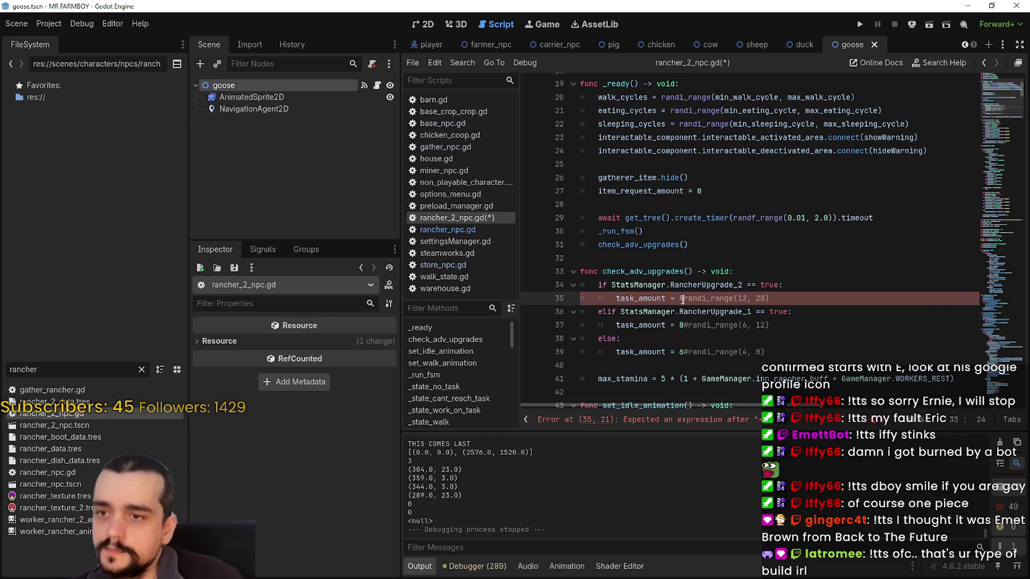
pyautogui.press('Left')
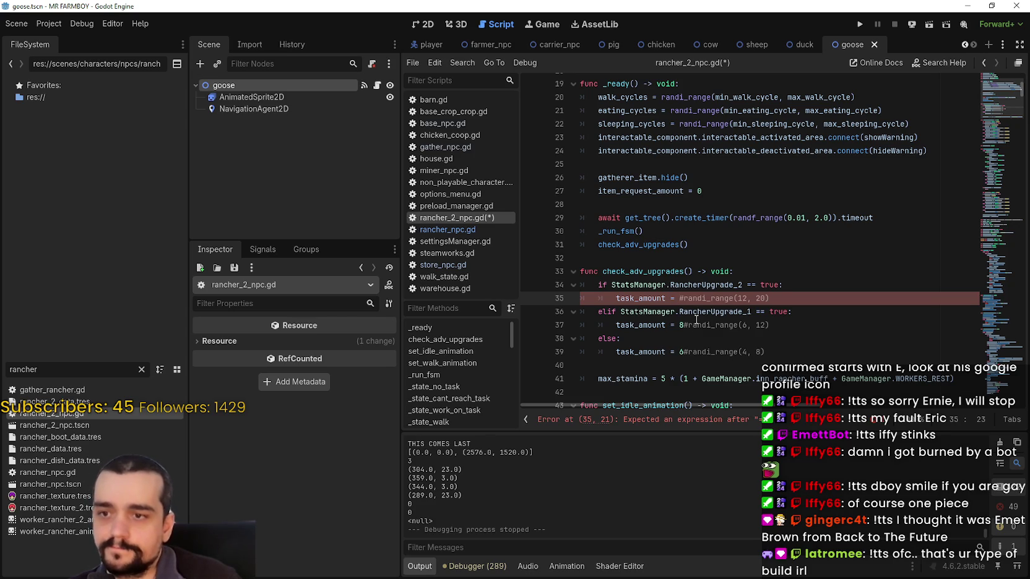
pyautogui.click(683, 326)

--

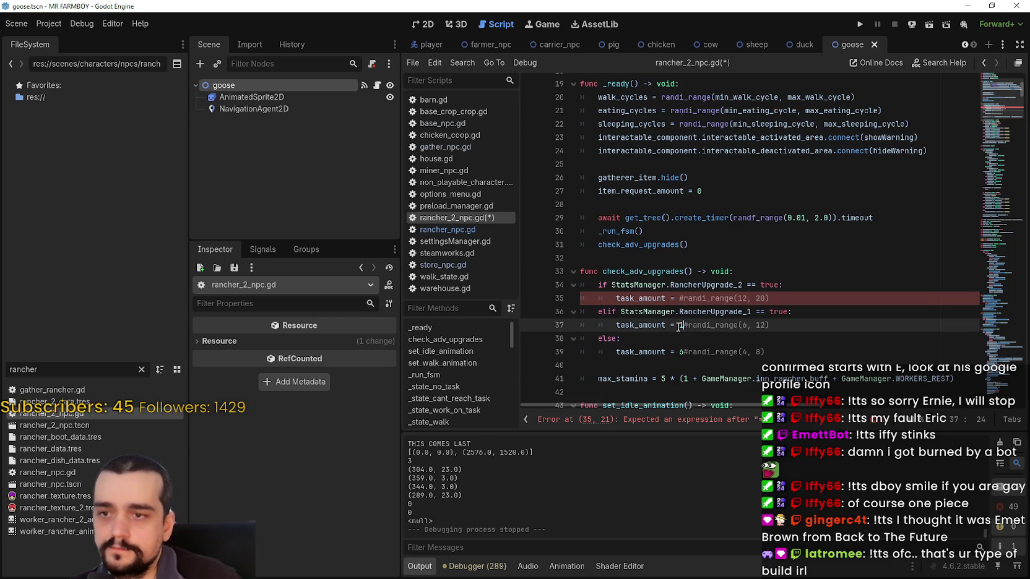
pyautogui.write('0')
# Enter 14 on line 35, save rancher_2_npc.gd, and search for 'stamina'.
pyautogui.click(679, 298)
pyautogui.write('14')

--

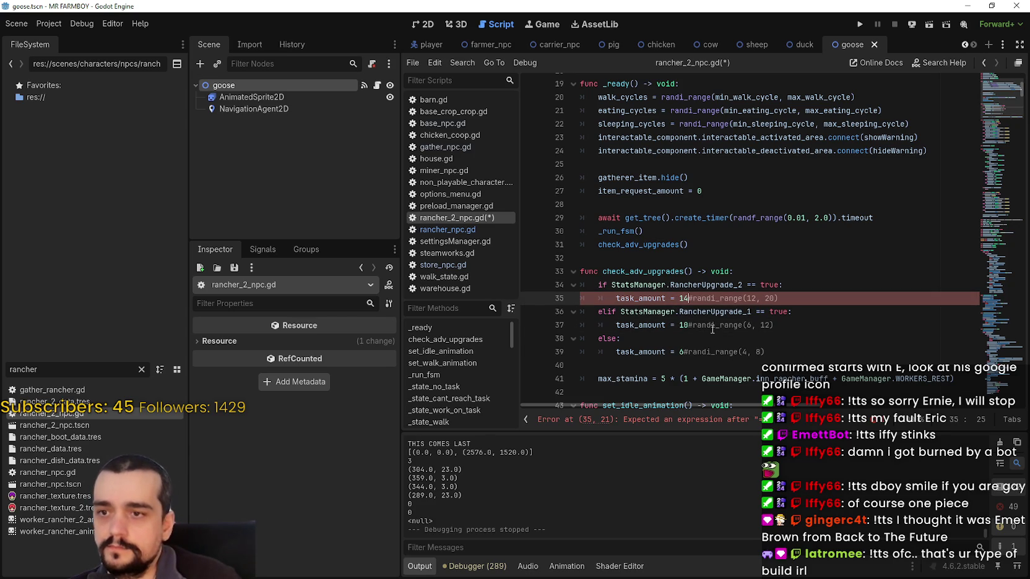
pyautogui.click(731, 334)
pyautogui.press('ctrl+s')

PROBLEM TO SOLVE: In the entries above, find each line with "pyautogui" and list it.

OUTPUT OF THE EXERCISE:
pyautogui.press('Left')
pyautogui.click(683, 326)
pyautogui.write('0')
pyautogui.click(679, 298)
pyautogui.write('14')
pyautogui.click(731, 334)
pyautogui.press('ctrl+s')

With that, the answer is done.